Lower Hulls Gulch Trailhead
For a classic Boise foothills experience, I love heading up to the Foothills Learning Center on 8th Street. There are miles of trails and a lot of interesting trails that provide great views of downtown Boise. You can’t really go wrong here, but I particularly like the Crestline Trail for its dramatic scenery. While this trail is great during spring and fall (it gets a bit hot in summer), watch out for aggressive mountain bikers who will occasionally fly by at the speed of light. The Foothills Learning Center grounds have some interesting nature exhibits and are fun to wander. If you walk all the way to the back, it connects to some of my favorite Camel’s Back Park trails. Look for owls and coyotes, both frequent visitors around here!

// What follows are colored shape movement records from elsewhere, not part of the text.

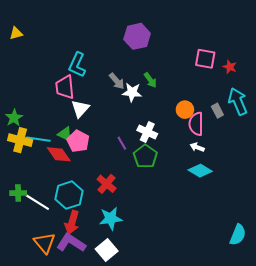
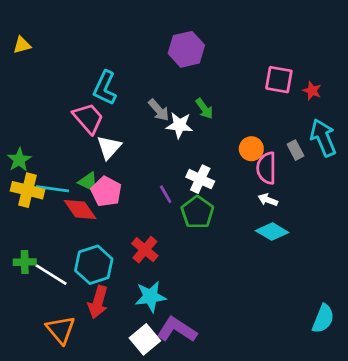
pink trapezoid: (65, 87) -> (88, 118), turned 145
purple L-shape: (71, 243) -> (177, 330), moved

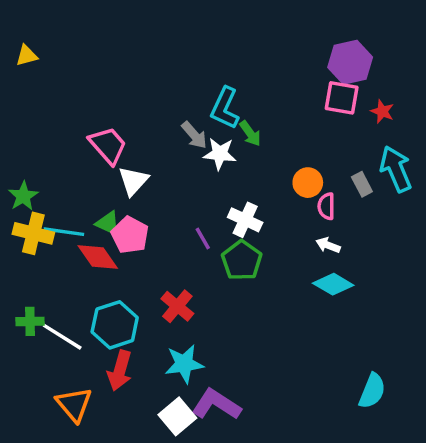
purple hexagon: (186, 49) -> (350, 62), moved
cyan L-shape: (105, 88) -> (225, 108), moved
pink semicircle: (267, 168) -> (326, 206), size x0.7
cyan semicircle: (323, 319) -> (372, 391), moved

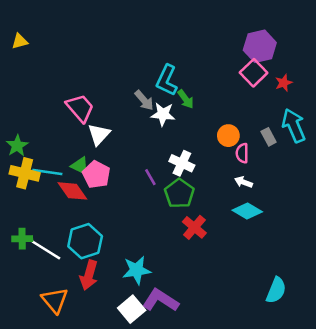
pink square: (342, 98) -> (254, 73), turned 36
red star: (382, 111) -> (284, 83), turned 30
red cross: (177, 306) -> (194, 227), moved

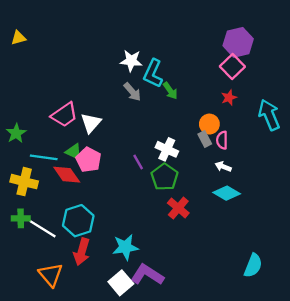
red star: (284, 83) -> (229, 98), moved
pink trapezoid: (80, 108) -> (64, 115), moved, turned 96
white star: (163, 114) -> (131, 61), moved
gray rectangle: (269, 137) -> (205, 139), moved
yellow cross: (25, 173) -> (24, 182), moved

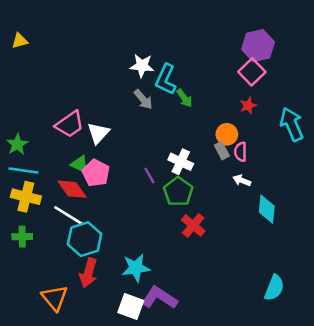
cyan line: (44, 157) -> (23, 170), moved
cyan diamond: (227, 193) -> (267, 209), moved, turned 65
white line: (43, 229) -> (68, 215), moved
white square: (121, 283) -> (131, 307), turned -30

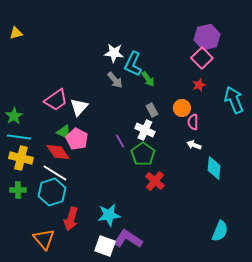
gray rectangle: (222, 151) -> (152, 110), moved
cyan hexagon: (85, 239) -> (52, 192), moved

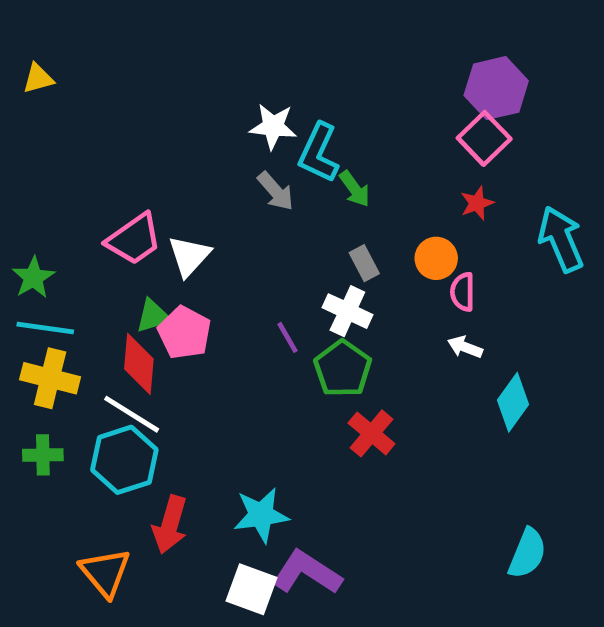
green triangle: (64, 132) -> (153, 316), turned -42
red diamond: (58, 152) -> (139, 364), turned 40
cyan diamond: (214, 168) -> (513, 402), turned 30

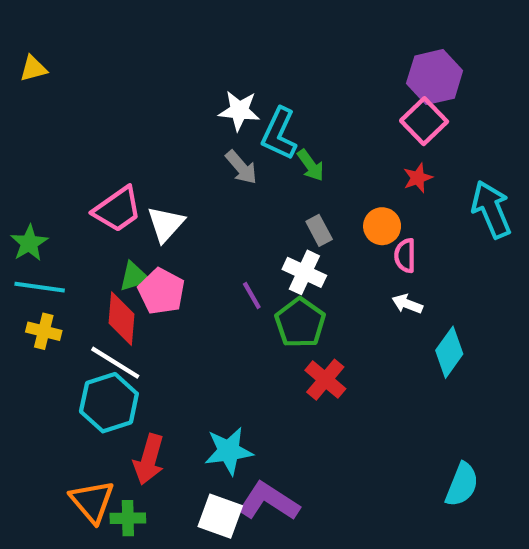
yellow cross: (50, 378) -> (44, 331), size x0.7
green cross: (43, 455) -> (128, 518), moved

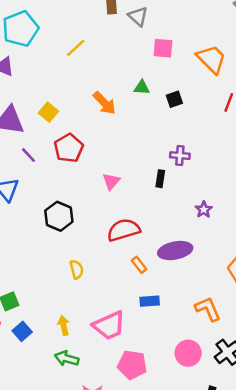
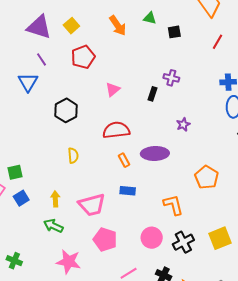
purple line: (29, 155) -> (42, 59), moved

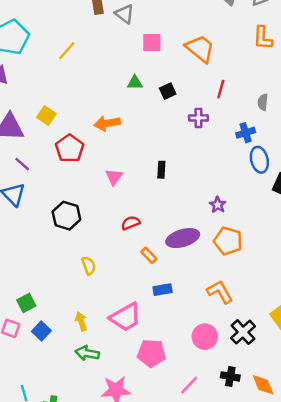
orange arrow: (118, 26) -> (107, 123), moved, turned 130
purple cross: (171, 78) -> (198, 118), moved
purple star: (183, 124) -> (218, 205), moved
red semicircle: (116, 130) -> (131, 223), size x0.6
orange pentagon: (207, 177) -> (228, 241), moved

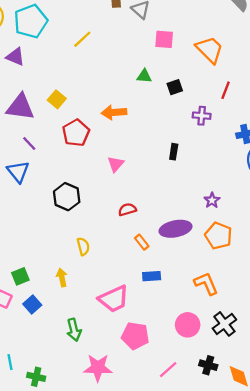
black rectangle: (161, 170) -> (174, 152), moved
yellow arrow: (81, 321) -> (62, 278), moved
green arrow: (87, 353) -> (74, 330), turned -120

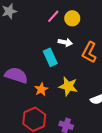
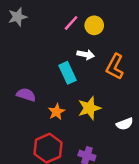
purple semicircle: (16, 75) -> (26, 95), size x0.7
yellow star: (68, 86) -> (89, 108), turned -30

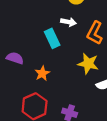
yellow star: (89, 108) -> (88, 64), moved, turned 30

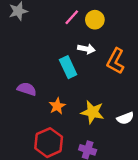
yellow star: (88, 64) -> (92, 112), moved

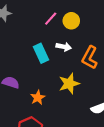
cyan rectangle: (68, 67) -> (41, 53), moved
yellow star: (92, 112) -> (69, 84), moved, turned -30

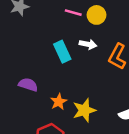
pink line: (51, 19) -> (73, 13), turned 64
yellow star: (69, 84) -> (84, 110), moved

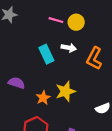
yellow star: (84, 110) -> (65, 91), moved

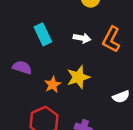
white arrow: (69, 48) -> (82, 38), moved
cyan rectangle: (46, 54) -> (43, 34), moved

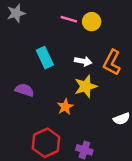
yellow star: (78, 77) -> (86, 86), moved
orange star: (53, 85) -> (65, 107), moved

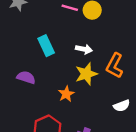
orange L-shape: (112, 62) -> (115, 66), moved

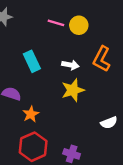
orange L-shape: (115, 66) -> (102, 59), moved
orange star: (66, 94) -> (31, 114), moved

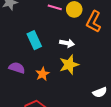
orange L-shape: (102, 59) -> (94, 22), moved
orange star: (31, 114) -> (42, 74), moved

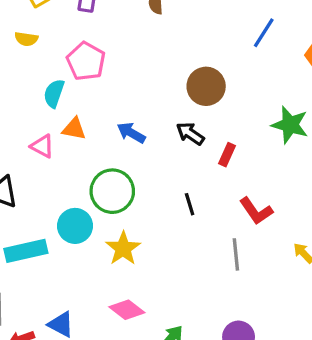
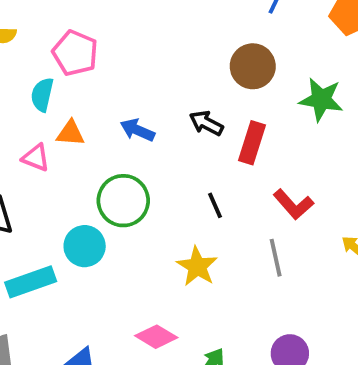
brown circle: (206, 86) -> (253, 66), moved
red rectangle: (227, 155) -> (252, 143), size x1.5
yellow star: (123, 248) -> (197, 266), moved

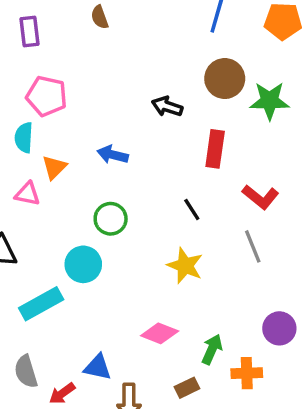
brown circle: (253, 66) -> (225, 79), moved
black arrow: (206, 123) -> (167, 106), moved
orange triangle: (70, 133) -> (54, 167), turned -40
green circle: (123, 201) -> (111, 219), size x0.7

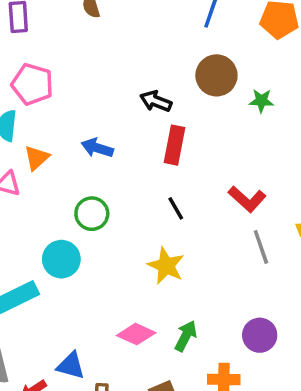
green star: (270, 101) -> (261, 101), size x0.6
red rectangle: (215, 149) -> (174, 145), moved
gray line: (253, 246) -> (261, 247), moved
green arrow: (212, 349) -> (186, 336), moved

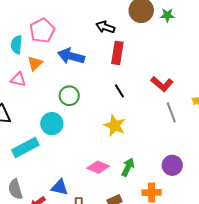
pink pentagon: (32, 84) -> (42, 31), moved, turned 30
green star: (261, 101) -> (167, 15), moved
blue arrow: (97, 148) -> (71, 56), size x1.4

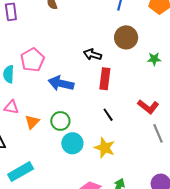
green star: (167, 15) -> (154, 59), moved
orange triangle: (35, 63) -> (32, 122), moved
cyan circle: (52, 124) -> (72, 143), moved

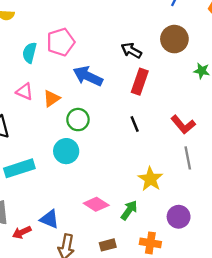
orange triangle: (32, 122) -> (52, 98), moved
cyan circle: (72, 143) -> (66, 151), moved
yellow star: (105, 148) -> (150, 179), moved

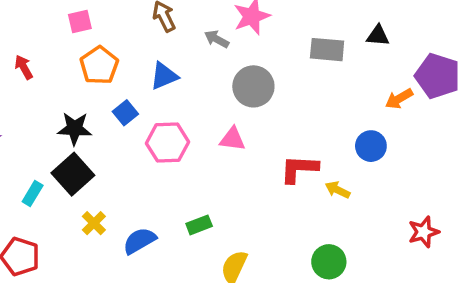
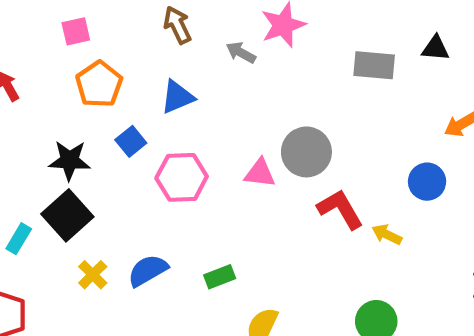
gray circle: (253, 86) -> (306, 152), moved
red L-shape: (299, 169) -> (340, 209), turned 57
blue semicircle: (139, 241) -> (148, 270), moved

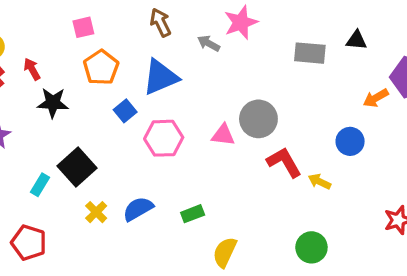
blue triangle: (177, 97) -> (160, 77), size x1.4
black star: (69, 160) -> (53, 103), moved

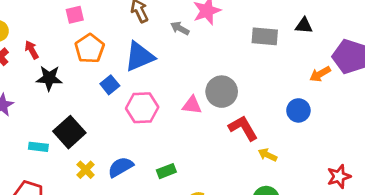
yellow arrow: (320, 182) -> (267, 155), moved
cyan rectangle: (40, 185) -> (38, 147), turned 66

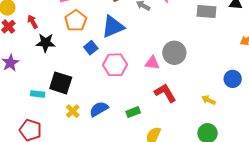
blue circle: (298, 110) -> (233, 79), moved
red L-shape: (243, 128) -> (165, 93), moved
black square: (69, 132) -> (61, 83), turned -30

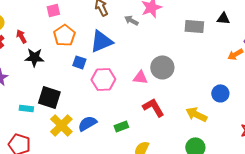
blue square: (91, 48) -> (79, 62), turned -32
yellow arrow: (209, 100) -> (196, 114), size x1.5
yellow cross: (73, 111) -> (61, 125), size x1.6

I only recently ventured out in this area and finally learned what all the hype was about! There are a few different loop options here, the longest of which is just under six miles. The trailhead is straight up Collister Road and is very easy to find. You start out walking past someone’s private home, which is a little strange. Once you gain some elevation, though, the views from the trail are spectacular! I found this trail to be especially gorgeous in the winter, when the snow-capped foothills really pop.
I love the Dry Creek trail for its ever-changing scenery. It’s located in the Boise National Forest and follows a winding stream through narrow canyons, open meadows, and shaded forests. Watch out for rattlesnakes here, though! I have seen a few of them in late spring/summer. I’m also pretty sure I saw bear claw marks on a tree, so this is a great trail for when you’re feeling extra adventurous! Despite the potentially dangerous wildlife, it’s a beautiful hike in any season. Shingle Creek is a 4.7-mile hike and great for mountain bikers, trail runners, and hikers and loops well with Dry Creek. You can do the Dry-Creek Trail + Shingle Creek Loop for a longer, 13.8-mile hike with more of an elevation gain.
The Corrals trail boasts a nice wide path and expansive views out to the Owhyees. It can be a bit hot in the summer and can also get very windy if there are storms in the area, so I would advise going during cooler times of the year when it’s clear out (and taking a windbreaker just in case). I have found it to be one of the best trails to bring dogs thanks to long stretches with good visibility, making it difficult for mountain bikers to sneak up on you and your unsuspecting pup. This is just a short, five-minute drive up Bogus Basin Road.
BONUS HIKE: Table Rock
The Table Rock hike is a very popular hike in Boise, Idaho, and can get rather busy during peak season! You get to hike up to the giant cross on the mountain with incredible views of the Treasure Valley. It’s only about 45mins – 1-hour to hike up depending on your speed, but you will go at a steady incline most of the time. Many visitors opt for this hike because it can be done quickly and easily. You can also drive up here if you’re not wanting to hike, but still want to see a gorgeous sunset! It’s one of my favorites hikes near Boise mainly because of the views.
I hope this list of best hikes near Boise, Idaho has inspired you to go on a new hiking adventure! Please let me know in the comments if you have any new ones I should add.
Heading to McCall, Idaho? Here are the best hikes to do there.
NOTE: If you do decide to hike on any of these trails, please make sure you help keep them maintained. Never hike when it’s muddy and always step aside if you see a mountain biker come down the hill. As always, pack your trash out to everyone can continue to enjoy these trails.